Distributional Reinforcement Learning with Quantile Regression

Resources
- Paper
Introduction
- In classical distributional RL (C51 algorithm), we could not use wasserstein metric between probability distributions
  - Cannot minimize using SGD
  - C51 instead used a projection with a KL divergence minimization
- However, we can do distributional RL with Wasserstein metric
  - C51 uses $N$ fixed locations for distribution supports and adjusts probabibilties
    - Instead, assign fixed uniform probabibilties with adjustable locations
  - Quantile regression for adjusting locations
- They use smoothened version of quantile regression (Huber quantile regression) to beat C51
Distributional RL
- Assume standard distributional RL setting (see C51 paper notes)

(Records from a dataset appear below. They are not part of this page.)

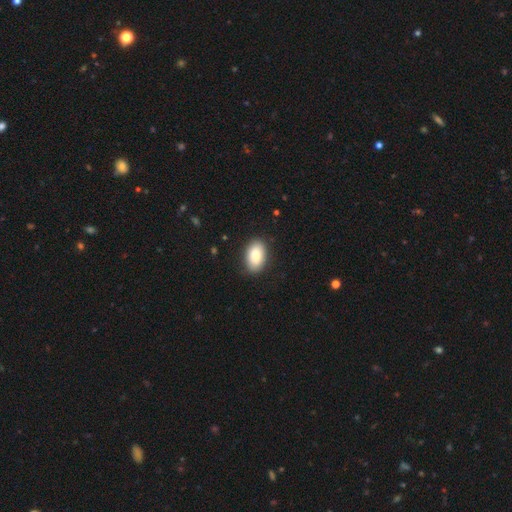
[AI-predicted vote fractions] smooth_or_featured: smooth (p=0.87) [alt: featured or disk p=0.07]
how_rounded: in between (p=0.93) [alt: round p=0.06]
merging: none (p=0.87) [alt: minor disturbance p=0.10]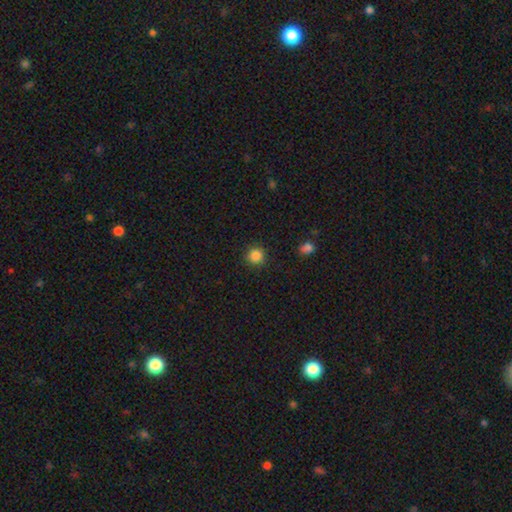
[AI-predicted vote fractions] The model was most divided on "smooth or featured": smooth: 85%, star or artifact: 11%, featured or disk: 4%. More confident: how rounded — round (94%); merging — none (90%).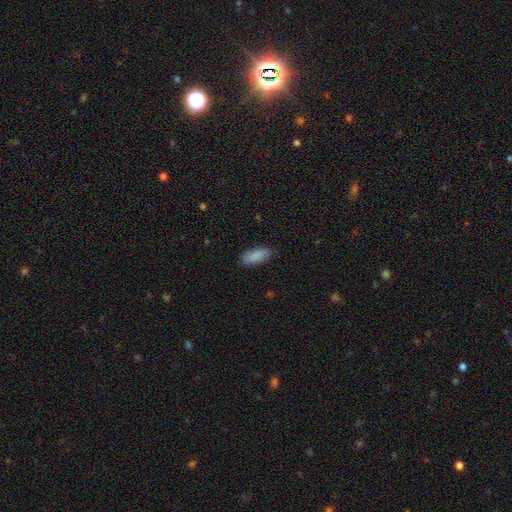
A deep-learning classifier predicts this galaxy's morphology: smooth 90%, star or artifact 6%, featured or disk 4%. Down the decision tree: how rounded — in between (84%); merging — none (86%).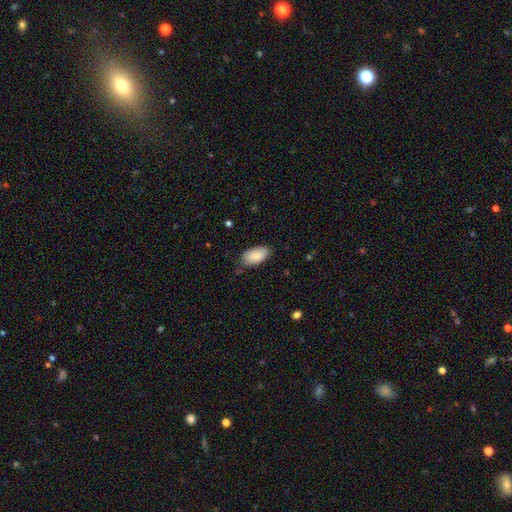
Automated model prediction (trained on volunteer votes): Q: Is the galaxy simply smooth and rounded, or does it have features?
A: smooth — 86%.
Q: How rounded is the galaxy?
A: in between — 95%.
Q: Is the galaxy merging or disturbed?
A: none — 75%.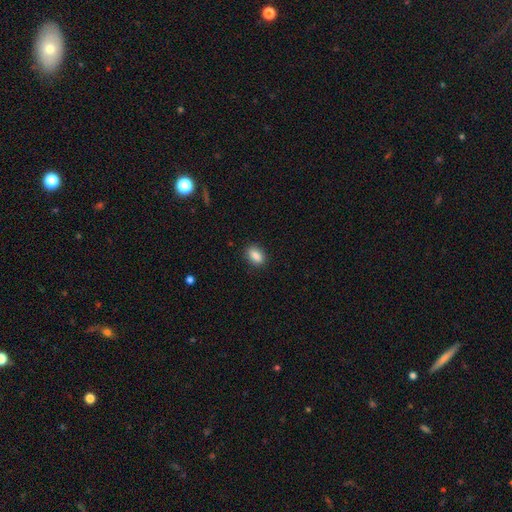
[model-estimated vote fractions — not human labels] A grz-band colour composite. It shows a smooth galaxy with no disk features (88%) that is in between round and cigar-shaped (86%). Merging: none (87%).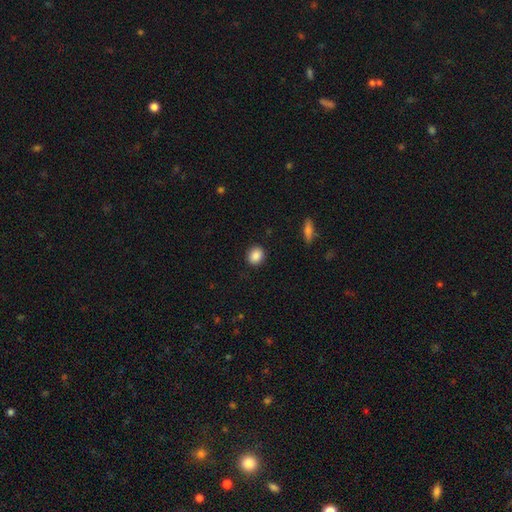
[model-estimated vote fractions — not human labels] Smooth or featured? Predicted: smooth (p=0.88). How rounded? Predicted: round (p=0.64). Merging? Predicted: none (p=0.89).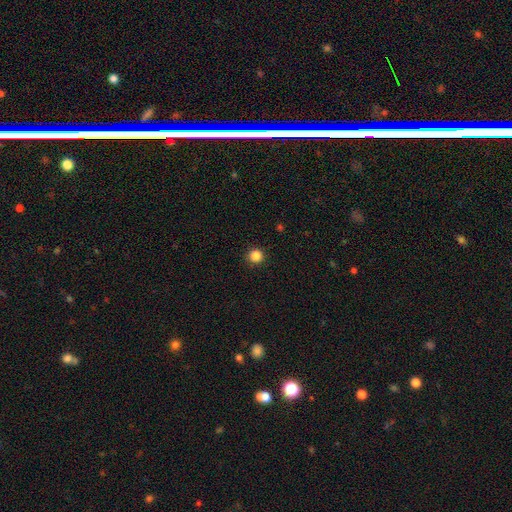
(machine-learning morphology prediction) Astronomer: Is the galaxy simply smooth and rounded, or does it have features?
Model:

- Value function = mean of value distribution
  - Value function = expectation of value distribution over all intrinsic randomness (randomness in MDP)
- Bellman operator: $\mathcal{T}^\pi Q(x,a) = \mathbb{E}[R(x,a)] + \gamma \mathbb{E} _{P, \pi} [Q(x’, a’)]$
  - Distributional Bellman operator: $\mathcal{T}^\pi Z(x,a) \stackrel{D}{=} R(x,a) + \gamma P^\pi Z(x,a)$
  - C51 models $Z^\pi (x,a)$ using discrete distribution on fixed locations ($z_1 \leq \dots \leq z_N$)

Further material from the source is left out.